Chinese Markets Slammed Shut After Stocks Tumble
Asian markets tumbled on the first day of trading in 2016, with declines so steep in China that authorities halted all mainland trading before the end of the day. Photo: EPA
Investors may push for redemptions after Monday’s losses, said François Perrin, a portfolio manager at East Capital, a Stokholm-based asset manager which manages €2.1 billion ($2.3 billion). Losses could deepen still further on Tuesday, he added.
“The circuit breaker system actually creates a downward spiral” as more investors get nervous about trying to get out before others, said Hao Hong, managing director at Bank of Communications Co. “Having this so-called system in place is actually making the selling worse.”
The first trading halt on China’s mainland stock exchanges came shortly before 1:15 p.m., when the CSI 300 000300, -7.02% , a benchmark of the largest 300 stocks listed in Shanghai and Shenzhen, fell 5%, triggering a 15-minute halt under the new rules. A further slide to 7% triggered a second halt under the new system, this time for the remainder of the day.
When authorities announced the new circuit breaker in December, they said it to help the market “cool off in order to prevent the spread of panic sentiment, which may exacerbate volatility.”
Monday marked a fresh round of volatility for Chinese markets, which have rebounded by more than 20% from their lows of the summer, when heavy selling triggered volatility around the globe. Over 1,200 stocks on the Shanghai and Shenzhen market fell by the 10% daily downward limit, according to Wind Information.
A big difference this time around is lower leverage, or the use of borrowed money to buy stocks. In the summer months, local investors borrowed money from Chinese brokerages, which drove shares sharply up through June — and down in the weeks thereafter, as investors sold stakes to repay their brokers. Since then, official margin loans in China’s mainland market have fallen to less than 1.9 trillion yuan ($292.6 billion) from a peak of 2.3 trillion yuan in June. Authorities have also clamped down aggressively on loans from China’s unofficial shadow banks.
Losses started to build across the region after a private reading of factory-floor conditions showed activity contracted for the 10th-straight month in December, the latest signal that China’s economy is stalling.
The Caixin China manufacturing purchasing managers index fell to 48.2 in December from 48.6 the previous month. A figure under 50 indicates contraction.
Worries about selling pressure from large Chinese shareholders are building ahead of Friday, when a six-month selling ban put in place by authorities in the summer expires. The ban, which came into effect on July 8, was part of a series of measures to arrest a downward spiral in shares at the time.

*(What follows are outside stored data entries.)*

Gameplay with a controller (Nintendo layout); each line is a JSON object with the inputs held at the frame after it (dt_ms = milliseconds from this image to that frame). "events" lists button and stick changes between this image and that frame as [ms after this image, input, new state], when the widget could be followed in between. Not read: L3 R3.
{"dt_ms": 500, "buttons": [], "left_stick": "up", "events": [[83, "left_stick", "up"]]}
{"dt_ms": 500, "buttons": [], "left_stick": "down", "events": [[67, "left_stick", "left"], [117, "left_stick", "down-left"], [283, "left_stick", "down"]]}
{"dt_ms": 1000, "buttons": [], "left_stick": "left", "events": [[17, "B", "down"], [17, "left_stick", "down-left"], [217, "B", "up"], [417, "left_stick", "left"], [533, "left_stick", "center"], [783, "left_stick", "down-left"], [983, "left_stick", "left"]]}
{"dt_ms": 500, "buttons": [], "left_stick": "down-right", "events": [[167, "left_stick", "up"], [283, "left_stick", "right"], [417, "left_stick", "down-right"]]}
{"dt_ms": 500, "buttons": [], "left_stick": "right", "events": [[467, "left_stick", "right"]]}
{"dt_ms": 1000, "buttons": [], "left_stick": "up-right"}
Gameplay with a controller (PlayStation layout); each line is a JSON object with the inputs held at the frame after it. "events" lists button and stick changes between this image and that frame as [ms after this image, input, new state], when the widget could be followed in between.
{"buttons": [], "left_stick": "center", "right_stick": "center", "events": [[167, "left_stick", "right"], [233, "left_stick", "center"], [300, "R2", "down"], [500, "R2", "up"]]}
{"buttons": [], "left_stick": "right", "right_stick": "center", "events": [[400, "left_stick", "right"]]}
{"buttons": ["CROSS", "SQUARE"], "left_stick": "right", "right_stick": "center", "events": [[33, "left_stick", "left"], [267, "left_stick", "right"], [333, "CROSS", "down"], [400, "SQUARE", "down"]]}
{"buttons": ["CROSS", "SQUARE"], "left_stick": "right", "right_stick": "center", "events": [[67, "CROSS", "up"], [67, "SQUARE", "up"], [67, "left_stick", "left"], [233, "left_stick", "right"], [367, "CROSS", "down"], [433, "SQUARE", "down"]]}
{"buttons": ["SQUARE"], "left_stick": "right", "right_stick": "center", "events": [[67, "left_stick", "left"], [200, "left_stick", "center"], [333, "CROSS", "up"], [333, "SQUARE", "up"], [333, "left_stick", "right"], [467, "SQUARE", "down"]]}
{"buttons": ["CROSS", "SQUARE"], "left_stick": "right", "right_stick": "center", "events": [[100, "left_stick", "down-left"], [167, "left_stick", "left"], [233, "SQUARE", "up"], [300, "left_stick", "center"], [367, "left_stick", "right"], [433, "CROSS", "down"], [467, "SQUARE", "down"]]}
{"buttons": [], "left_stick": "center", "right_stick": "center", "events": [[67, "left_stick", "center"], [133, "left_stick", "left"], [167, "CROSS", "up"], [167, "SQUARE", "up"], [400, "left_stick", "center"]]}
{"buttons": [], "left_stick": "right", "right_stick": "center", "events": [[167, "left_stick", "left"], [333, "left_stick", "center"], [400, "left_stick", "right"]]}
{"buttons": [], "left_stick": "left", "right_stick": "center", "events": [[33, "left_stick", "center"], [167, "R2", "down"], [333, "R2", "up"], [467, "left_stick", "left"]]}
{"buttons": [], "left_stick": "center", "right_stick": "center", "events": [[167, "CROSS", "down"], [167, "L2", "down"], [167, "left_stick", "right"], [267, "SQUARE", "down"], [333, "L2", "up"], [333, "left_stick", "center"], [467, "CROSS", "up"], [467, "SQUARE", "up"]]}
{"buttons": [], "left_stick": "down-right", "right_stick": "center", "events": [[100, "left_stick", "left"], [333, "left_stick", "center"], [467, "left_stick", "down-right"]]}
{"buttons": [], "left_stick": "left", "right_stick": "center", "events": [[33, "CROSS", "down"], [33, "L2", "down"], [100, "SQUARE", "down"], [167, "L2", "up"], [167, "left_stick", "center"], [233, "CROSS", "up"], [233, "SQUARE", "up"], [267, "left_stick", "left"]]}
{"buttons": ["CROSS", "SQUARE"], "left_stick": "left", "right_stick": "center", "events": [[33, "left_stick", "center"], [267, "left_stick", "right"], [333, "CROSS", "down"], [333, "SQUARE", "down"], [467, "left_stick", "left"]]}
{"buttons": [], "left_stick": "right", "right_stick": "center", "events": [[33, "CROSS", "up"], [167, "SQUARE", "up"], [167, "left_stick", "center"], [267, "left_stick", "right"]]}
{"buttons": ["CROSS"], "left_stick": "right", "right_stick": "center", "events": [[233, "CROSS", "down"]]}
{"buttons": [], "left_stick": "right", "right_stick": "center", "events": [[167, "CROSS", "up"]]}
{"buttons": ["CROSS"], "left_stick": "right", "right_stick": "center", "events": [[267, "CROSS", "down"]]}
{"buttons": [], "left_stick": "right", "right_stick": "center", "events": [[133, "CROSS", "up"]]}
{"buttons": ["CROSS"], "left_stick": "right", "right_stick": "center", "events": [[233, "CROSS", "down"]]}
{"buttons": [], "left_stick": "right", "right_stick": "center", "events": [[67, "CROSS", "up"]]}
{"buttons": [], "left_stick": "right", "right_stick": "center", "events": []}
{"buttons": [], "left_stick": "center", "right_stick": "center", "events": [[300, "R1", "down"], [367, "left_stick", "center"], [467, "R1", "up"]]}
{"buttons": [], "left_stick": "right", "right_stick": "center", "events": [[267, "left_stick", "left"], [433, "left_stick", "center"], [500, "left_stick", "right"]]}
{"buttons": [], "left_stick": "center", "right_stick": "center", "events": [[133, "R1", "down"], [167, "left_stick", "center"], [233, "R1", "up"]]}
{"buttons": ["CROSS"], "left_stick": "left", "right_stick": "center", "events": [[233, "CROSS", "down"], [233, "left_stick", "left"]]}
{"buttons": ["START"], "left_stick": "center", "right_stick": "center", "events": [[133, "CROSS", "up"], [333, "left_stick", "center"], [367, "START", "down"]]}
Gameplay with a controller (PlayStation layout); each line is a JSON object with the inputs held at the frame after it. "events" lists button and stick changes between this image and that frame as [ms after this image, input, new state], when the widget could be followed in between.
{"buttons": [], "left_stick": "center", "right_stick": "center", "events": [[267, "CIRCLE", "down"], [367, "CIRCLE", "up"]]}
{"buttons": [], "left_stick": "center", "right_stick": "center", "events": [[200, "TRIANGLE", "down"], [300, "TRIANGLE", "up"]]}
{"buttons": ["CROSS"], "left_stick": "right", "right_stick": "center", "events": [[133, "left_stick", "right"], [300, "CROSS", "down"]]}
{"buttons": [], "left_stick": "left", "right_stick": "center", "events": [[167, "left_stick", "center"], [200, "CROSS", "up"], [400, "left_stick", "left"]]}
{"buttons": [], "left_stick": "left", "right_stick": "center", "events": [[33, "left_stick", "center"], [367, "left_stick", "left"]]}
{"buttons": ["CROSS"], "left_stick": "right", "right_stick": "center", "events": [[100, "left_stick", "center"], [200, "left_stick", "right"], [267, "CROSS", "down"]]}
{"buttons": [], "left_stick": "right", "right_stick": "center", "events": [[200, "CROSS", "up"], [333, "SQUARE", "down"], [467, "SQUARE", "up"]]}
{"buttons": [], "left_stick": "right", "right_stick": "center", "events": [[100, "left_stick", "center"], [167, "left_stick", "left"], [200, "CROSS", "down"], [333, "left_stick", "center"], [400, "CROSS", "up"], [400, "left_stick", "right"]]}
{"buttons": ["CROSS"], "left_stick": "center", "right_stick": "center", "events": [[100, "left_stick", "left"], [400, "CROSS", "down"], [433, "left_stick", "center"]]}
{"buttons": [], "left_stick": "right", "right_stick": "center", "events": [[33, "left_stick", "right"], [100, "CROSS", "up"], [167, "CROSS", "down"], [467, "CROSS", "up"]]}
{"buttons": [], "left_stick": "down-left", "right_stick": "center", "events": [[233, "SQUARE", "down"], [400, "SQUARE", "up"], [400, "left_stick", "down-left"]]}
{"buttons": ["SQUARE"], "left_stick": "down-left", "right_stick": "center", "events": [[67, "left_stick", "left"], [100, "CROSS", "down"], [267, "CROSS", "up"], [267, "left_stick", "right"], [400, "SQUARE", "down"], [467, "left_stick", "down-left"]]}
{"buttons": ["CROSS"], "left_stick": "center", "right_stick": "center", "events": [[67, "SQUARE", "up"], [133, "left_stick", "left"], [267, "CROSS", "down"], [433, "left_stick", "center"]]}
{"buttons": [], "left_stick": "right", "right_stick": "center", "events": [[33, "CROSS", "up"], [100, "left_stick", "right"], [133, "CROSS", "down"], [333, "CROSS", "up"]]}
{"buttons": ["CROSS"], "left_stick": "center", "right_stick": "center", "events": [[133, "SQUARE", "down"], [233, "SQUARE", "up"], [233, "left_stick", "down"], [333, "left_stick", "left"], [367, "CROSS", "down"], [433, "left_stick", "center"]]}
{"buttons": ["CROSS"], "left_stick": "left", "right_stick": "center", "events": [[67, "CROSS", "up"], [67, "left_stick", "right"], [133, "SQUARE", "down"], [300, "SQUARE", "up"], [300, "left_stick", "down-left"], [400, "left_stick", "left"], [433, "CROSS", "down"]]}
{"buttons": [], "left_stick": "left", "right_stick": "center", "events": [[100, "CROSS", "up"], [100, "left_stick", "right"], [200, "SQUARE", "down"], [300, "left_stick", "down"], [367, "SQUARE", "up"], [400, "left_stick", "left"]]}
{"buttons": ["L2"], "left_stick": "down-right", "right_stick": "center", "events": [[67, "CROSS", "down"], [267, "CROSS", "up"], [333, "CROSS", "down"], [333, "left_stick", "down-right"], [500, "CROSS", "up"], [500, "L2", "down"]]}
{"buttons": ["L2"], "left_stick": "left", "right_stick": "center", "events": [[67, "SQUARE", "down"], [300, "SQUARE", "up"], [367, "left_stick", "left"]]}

The magnitude of the yuan’s move Monday caught investors off-guard. China’s central bank guided the currency weaker, setting the daily fix for the onshore yuan at 6.5032 on Monday, its weakest level since 2011, compared with 6.4936 on Dec. 31. The currency can trade 2% above or below the fix.
“Psychologically [today] was a big move — going through 6.50,” said Mitul Kotecha, head of rates and foreign-exchange strategy at Barclays in Singapore. “There’s been a lot of surprise in the market that China hasn’t slowed this decline [in the yuan] or come in more aggressively.”
The offshore and onshore yuan traded at their weakest levels since April 2011, with the onshore yuan as weak as 6.5318 to one U.S. dollar in late trade Monday. The offshore yuan was down as much as 0.97% against the U.S. dollar. Traders cited hedge funds aggressively buying U.S. dollars, pushing the yuan weaker.
Meanwhile, the yuan’s trading hours are set to be extended Monday, and investors say there could now be further losses.
Benchmark yields, which move inversely to prices, on five-year and 10-year Chinese government bonds rose after hitting multiyear lows in 2015.
Currencies in Asia slid across the board against the U.S. dollar, with South Korea’s won down 1.18%, the Malaysian ringgit down 1.2% and the Taiwanese dollar down 0.9%, as fears that the Chinese yuan’s accelerating slide would drag down these economies.